MATERIAL PROVIDED
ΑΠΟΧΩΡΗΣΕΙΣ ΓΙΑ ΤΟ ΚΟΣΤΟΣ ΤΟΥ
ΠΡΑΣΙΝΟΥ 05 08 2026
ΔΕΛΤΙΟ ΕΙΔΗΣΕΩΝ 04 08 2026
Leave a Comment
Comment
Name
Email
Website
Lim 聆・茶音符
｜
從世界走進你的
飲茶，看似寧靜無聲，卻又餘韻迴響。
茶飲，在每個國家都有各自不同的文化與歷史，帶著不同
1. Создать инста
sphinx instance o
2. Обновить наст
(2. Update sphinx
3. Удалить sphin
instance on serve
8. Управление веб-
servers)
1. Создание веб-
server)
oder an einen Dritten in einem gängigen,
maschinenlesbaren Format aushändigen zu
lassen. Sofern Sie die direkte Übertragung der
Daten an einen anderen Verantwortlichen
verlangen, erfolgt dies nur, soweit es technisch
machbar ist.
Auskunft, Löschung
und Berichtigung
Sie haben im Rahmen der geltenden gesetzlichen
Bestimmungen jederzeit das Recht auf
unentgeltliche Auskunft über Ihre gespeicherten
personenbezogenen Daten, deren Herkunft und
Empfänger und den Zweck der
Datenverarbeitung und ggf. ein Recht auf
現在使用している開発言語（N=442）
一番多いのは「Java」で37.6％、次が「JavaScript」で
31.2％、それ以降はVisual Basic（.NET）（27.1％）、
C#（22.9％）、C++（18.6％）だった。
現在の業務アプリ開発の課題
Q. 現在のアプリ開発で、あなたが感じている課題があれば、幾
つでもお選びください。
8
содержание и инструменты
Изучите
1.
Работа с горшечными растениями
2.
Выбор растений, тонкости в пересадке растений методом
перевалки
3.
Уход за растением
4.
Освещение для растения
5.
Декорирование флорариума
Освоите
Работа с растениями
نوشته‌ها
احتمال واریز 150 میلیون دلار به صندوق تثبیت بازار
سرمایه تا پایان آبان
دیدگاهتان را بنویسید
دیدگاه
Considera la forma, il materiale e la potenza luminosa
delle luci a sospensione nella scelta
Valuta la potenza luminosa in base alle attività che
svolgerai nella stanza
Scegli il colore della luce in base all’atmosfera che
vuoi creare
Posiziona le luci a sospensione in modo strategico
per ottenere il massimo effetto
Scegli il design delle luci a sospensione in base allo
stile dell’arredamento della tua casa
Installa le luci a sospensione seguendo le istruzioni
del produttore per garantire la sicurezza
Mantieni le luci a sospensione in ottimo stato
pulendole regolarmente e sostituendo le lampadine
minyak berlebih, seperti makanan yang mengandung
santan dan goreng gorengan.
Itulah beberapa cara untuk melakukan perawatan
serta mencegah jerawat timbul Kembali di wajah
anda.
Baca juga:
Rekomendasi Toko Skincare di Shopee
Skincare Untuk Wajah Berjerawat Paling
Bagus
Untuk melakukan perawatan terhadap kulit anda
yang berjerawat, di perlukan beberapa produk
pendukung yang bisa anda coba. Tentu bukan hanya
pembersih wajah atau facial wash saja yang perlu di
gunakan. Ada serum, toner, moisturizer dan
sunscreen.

GOAL OF THE EXERCISE
After locating the line that holds "Untuk melakukan perawatan terhadap kulit anda", print it and each line after it through the end of the data, exactly as it stands.

WRITTEN RESPONSE
Untuk melakukan perawatan terhadap kulit anda
yang berjerawat, di perlukan beberapa produk
pendukung yang bisa anda coba. Tentu bukan hanya
pembersih wajah atau facial wash saja yang perlu di
gunakan. Ada serum, toner, moisturizer dan
sunscreen.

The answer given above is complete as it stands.